## Exercise objective
For every item below, put its lines into a JSON list of strings, with one string per line and blank lines omitted.

=== Stored data ===

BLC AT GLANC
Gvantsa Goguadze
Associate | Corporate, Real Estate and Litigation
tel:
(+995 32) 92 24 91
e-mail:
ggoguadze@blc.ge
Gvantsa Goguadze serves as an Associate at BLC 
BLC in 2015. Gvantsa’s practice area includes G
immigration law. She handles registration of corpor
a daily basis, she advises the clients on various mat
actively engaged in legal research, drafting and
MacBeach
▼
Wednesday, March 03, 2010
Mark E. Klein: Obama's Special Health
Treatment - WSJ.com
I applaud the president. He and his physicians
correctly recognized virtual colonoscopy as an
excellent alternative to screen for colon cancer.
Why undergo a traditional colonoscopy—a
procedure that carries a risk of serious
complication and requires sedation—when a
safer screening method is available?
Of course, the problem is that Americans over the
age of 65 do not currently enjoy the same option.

===

## Answer box
[
  "BLC AT GLANC",
  "Gvantsa Goguadze",
  "Associate | Corporate, Real Estate and Litigation",
  "tel:",
  "(+995 32) 92 24 91",
  "e-mail:",
  "ggoguadze@blc.ge",
  "Gvantsa Goguadze serves as an Associate at BLC ",
  "BLC in 2015. Gvantsa’s practice area includes G",
  "immigration law. She handles registration of corpor",
  "a daily basis, she advises the clients on various mat",
  "actively engaged in legal research, drafting and",
  "MacBeach",
  "▼",
  "Wednesday, March 03, 2010",
  "Mark E. Klein: Obama's Special Health",
  "Treatment - WSJ.com",
  "I applaud the president. He and his physicians",
  "correctly recognized virtual colonoscopy as an",
  "excellent alternative to screen for colon cancer.",
  "Why undergo a traditional colonoscopy—a",
  "procedure that carries a risk of serious",
  "complication and requires sedation—when a",
  "safer screening method is available?",
  "Of course, the problem is that Americans over the",
  "age of 65 do not currently enjoy the same option."
]